But, somehow, at the post-game press conference, I found myself on the winning end, smiling and fielding questions, wading in a fawning sea of notebooks and dictaphones, all dying to know the secret to my -- our -- success. So, I was honest: "We played hard," I said. "It wasn't always pretty -- on my part, especially -- but we wanted it. And we didn't stop going after it, not for a single second, until there weren't any seconds left to try. And, well, we ended up getting it." Even in my dream, I was aware that this was a gross cliché, at best, and vague absurdity, at worst. And the reporters seemed to feel the same, because they wanted more.

"It's, I don't know -- what does Coach Jackson always call it...? Sustained focus and effort." And that last part, I said out loud. The dream was over, but I'd made it real, in a way, by carrying the conversation into my dark bedroom, where I mulled over those last few words for the next few hours.

Sustained focus and effort: that's what it takes to win. Because you can't control, of course, whether the shots are falling or the ball's bouncing your way. But you can certainly control how hard you're trying to make your desired outcome a reality. And, if sustained focus and effort are pretty good ways to get what we want -- which I hope is taken to be the case (otherwise, life is basically a compromise, if not altogether hopeless) -- then we should also realize that anything but that sustained focus and effort leaves open the door for failure.
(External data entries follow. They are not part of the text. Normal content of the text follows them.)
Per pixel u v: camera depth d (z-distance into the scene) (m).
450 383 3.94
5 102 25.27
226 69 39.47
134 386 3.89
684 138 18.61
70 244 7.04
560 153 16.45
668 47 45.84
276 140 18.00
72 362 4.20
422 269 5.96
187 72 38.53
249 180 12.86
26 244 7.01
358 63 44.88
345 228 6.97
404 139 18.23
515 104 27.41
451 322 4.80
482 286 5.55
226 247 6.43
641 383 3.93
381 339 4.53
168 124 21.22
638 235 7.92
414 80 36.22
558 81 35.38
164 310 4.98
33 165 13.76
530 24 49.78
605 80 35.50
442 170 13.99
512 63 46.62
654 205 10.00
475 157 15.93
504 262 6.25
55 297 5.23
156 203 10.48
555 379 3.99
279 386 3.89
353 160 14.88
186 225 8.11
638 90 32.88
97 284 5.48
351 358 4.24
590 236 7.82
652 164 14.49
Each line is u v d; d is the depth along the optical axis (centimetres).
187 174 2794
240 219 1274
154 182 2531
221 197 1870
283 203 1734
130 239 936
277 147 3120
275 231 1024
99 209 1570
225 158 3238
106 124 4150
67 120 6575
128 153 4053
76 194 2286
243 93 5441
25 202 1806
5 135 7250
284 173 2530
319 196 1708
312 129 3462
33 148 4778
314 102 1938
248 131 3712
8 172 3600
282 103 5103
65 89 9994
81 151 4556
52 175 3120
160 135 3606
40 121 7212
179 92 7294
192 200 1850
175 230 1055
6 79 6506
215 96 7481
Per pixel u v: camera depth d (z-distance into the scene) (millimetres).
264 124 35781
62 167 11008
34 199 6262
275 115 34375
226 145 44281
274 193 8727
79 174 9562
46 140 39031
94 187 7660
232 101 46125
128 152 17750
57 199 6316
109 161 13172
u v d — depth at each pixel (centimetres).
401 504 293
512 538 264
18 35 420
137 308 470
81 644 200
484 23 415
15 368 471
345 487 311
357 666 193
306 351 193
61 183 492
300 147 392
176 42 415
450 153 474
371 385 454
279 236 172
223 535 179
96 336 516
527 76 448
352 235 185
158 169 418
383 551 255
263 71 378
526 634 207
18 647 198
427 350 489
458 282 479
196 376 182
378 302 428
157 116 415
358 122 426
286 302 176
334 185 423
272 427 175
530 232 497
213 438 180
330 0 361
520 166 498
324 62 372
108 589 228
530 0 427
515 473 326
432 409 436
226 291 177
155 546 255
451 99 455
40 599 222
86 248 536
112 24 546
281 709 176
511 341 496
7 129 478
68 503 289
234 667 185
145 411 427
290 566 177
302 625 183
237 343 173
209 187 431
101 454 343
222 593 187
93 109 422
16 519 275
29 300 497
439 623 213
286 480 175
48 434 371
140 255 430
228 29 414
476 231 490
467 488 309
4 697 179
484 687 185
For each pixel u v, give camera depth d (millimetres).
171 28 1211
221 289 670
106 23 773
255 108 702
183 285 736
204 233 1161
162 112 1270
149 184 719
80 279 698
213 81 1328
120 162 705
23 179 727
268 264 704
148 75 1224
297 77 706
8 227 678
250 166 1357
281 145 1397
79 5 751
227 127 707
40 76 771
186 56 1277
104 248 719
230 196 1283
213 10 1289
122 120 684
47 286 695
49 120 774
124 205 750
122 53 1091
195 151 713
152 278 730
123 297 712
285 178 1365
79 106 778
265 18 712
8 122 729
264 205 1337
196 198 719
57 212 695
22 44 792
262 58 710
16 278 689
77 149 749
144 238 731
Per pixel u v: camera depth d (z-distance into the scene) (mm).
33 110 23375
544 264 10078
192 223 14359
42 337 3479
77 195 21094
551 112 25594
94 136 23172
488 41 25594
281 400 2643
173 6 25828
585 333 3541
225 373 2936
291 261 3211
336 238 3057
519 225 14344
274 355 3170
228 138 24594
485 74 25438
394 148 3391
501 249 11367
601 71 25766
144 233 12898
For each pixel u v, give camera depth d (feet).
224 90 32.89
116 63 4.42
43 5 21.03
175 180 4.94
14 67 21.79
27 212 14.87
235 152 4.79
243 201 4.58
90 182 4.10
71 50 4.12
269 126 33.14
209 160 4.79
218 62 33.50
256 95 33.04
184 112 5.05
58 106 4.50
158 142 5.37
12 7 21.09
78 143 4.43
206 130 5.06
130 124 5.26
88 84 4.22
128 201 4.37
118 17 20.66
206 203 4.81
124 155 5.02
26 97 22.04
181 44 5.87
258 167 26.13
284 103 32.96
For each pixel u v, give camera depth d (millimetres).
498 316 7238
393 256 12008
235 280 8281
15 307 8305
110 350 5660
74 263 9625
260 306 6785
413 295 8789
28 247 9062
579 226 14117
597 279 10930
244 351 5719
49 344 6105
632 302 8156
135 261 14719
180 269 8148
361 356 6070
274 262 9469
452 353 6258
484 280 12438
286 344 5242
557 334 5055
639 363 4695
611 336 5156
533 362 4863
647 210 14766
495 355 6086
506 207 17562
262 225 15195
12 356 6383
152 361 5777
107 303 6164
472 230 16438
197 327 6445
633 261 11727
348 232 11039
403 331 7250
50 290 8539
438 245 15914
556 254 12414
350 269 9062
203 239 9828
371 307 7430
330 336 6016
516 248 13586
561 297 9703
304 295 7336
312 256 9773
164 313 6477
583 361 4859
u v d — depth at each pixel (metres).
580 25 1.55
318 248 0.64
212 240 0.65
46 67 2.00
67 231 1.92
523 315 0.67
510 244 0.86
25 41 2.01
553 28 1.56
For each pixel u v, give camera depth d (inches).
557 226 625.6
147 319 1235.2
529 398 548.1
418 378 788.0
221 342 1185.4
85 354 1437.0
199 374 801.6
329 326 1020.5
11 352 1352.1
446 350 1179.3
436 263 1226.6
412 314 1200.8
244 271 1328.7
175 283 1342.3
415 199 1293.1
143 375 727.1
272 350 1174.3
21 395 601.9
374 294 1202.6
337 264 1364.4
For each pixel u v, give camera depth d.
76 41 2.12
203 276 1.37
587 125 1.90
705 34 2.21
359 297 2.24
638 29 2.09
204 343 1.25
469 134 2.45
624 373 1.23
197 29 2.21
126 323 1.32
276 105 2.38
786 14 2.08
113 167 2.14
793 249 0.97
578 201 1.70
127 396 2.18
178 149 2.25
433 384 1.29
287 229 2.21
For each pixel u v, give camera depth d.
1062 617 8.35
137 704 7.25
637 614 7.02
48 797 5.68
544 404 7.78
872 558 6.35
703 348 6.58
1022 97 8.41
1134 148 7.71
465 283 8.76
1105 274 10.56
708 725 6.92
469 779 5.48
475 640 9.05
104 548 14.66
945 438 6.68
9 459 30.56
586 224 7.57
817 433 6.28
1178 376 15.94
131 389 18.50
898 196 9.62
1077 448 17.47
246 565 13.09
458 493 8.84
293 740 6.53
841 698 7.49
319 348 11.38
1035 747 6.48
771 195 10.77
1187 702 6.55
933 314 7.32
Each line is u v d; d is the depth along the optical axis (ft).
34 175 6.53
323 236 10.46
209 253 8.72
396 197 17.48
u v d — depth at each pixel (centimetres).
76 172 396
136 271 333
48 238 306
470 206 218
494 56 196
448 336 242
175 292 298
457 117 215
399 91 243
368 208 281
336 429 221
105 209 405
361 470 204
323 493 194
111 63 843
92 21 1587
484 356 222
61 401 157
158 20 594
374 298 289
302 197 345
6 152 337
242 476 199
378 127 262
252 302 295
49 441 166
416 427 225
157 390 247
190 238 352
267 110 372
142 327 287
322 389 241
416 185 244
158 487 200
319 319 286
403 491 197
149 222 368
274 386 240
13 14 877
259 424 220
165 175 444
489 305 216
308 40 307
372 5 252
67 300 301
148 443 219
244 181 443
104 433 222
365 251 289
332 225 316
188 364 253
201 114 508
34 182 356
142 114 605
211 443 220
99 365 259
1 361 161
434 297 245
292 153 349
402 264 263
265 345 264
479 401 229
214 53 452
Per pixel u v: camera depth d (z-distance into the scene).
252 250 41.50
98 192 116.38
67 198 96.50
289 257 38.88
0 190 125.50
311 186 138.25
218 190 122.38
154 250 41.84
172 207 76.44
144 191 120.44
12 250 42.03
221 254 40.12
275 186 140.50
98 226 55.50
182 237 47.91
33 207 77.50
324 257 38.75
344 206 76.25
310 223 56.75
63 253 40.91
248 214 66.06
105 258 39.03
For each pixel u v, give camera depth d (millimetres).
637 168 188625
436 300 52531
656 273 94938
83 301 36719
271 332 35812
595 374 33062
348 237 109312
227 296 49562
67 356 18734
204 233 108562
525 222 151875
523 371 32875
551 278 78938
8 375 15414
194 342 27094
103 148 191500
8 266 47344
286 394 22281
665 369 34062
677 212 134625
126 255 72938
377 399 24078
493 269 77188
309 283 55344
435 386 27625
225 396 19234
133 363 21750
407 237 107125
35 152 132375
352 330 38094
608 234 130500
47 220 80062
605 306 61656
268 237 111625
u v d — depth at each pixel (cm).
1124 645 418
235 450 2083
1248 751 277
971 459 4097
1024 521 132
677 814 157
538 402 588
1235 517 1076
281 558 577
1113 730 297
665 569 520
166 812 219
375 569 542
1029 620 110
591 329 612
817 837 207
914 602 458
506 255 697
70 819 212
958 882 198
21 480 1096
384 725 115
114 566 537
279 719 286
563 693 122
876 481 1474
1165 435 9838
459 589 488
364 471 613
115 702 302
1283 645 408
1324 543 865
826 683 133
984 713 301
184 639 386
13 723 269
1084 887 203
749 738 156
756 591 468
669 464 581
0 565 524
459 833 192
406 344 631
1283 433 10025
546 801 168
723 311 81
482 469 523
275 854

Now, taken in a political context, many may question whether the United States has had the sustained focus and effort over the past eight years (and prior -- sure) to, well, win: to be great, to lead the world -- economically, technologically, environmentally, and morally. And if we're honest about it, we can probably say that -- no -- the focus and effort have not been sustained (see: Iraq War, Abu Ghraib, Guantanamo Bay, Katrina response, collapsing infrastructure, evaporating respect abroad, horizonless contention at home, general environmental negligence, economic meltdown, et al.). We've grown complacent, resting on past victory; we've taken our eye off the ball.

Of course, one could argue that neither focus nor effort have been the problem. The Bush Administration has had the same goal of winning, they might say, and the required effort and focus to make it happen, just a different game plan to get it done. My response would be that, if you're doing steroids, fouling like a hungry gorilla, picking fights with fans, launching shots from half-court, and occasionally dunking on your own hoop, then -- whether or not you are, in fact, trying really hard -- you're not really trying to win.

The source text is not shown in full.